When I think about writing or modifying software without some way of knowing if my changes have had unintended consequences it makes me nervous - nervous in the way a pilot might feel if he were asked to fly a plane with no instrument cluster. Yet, on the other hand, when I spend more time fixing/maintaining/debugging tests than doing feature development it makes me think there has got to be a better way - the instrument panel exists for the benefit of the pilot, not vice versa.

At work we run a pretty wide variety of tests against our software - JUnit, JsUnit, and Selenium tests that span everything from short method-level tests to large functional tests that start up the server with a mock environment. The short JUnit tests have never given me a problem and they run very quickly, so they have a high utility/maintenance ratio. The Selenium tests, on the other hand, take somewhere in the range of an hour to run, seem to be somewhat flaky, and are difficult to troubleshoot. Most of the problem is not with the Selenium part, per-se, but with the way the tests are run as part of an automated build and the fact that server start-up takes a long time. The overall result, though, is that the utility/maintenance ratio is very low. It's frustrating to spend a lot of time maintaining something that isn't part of the core product and isn't actively improving the end-user's experience - especially when it keeps me from working on things that would.

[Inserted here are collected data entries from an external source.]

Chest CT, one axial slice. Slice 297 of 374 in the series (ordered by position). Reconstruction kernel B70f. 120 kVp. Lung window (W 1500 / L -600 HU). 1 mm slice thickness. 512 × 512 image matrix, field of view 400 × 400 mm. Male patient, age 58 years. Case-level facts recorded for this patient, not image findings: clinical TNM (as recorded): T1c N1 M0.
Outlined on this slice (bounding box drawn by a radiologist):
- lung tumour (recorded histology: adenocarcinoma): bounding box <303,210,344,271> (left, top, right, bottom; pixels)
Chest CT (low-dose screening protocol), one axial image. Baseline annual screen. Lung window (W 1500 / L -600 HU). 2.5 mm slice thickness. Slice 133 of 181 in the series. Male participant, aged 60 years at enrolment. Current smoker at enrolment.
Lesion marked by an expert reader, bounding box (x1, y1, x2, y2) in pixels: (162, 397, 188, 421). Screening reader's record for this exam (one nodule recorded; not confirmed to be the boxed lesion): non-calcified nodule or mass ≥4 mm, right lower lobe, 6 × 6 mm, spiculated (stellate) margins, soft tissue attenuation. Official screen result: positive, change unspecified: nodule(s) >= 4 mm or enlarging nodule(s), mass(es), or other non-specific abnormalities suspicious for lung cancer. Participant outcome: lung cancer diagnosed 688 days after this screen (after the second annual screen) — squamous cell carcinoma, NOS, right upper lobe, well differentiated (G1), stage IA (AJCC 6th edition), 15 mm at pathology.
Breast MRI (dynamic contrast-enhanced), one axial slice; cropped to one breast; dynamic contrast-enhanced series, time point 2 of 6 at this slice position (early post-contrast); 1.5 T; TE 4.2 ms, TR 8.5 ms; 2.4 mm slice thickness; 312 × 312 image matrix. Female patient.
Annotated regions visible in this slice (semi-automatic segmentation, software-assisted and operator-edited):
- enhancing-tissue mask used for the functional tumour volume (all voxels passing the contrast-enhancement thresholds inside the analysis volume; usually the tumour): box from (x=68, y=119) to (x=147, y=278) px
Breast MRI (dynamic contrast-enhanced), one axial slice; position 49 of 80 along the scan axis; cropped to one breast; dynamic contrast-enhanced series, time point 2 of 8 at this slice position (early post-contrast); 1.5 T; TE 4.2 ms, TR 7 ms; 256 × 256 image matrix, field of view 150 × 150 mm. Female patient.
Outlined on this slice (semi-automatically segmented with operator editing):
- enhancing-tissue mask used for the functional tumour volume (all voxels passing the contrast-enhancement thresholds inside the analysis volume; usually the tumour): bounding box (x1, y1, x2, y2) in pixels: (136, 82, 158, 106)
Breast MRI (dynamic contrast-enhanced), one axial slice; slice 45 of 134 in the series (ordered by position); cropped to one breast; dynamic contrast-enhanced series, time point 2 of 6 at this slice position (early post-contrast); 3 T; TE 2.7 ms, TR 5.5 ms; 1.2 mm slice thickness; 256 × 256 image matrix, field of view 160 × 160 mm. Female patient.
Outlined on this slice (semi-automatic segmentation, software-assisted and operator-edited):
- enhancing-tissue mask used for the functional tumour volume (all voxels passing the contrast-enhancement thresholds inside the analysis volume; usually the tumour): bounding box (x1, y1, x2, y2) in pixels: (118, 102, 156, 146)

As a result, I've come to the conclusion that when the utility/maintenance ratio for a test suite drops below some value N you should consider it broken and take steps to fix it. I'm not sure what the specific fix is, but you should either decrease the amount of time you have to spend in maintenance or increase the utility of the tests dramatically. Since it's easier to measure time spent in maintenance I'd start there. The utility of a test suite tends to be binary - it either catches a problem or it doesn't.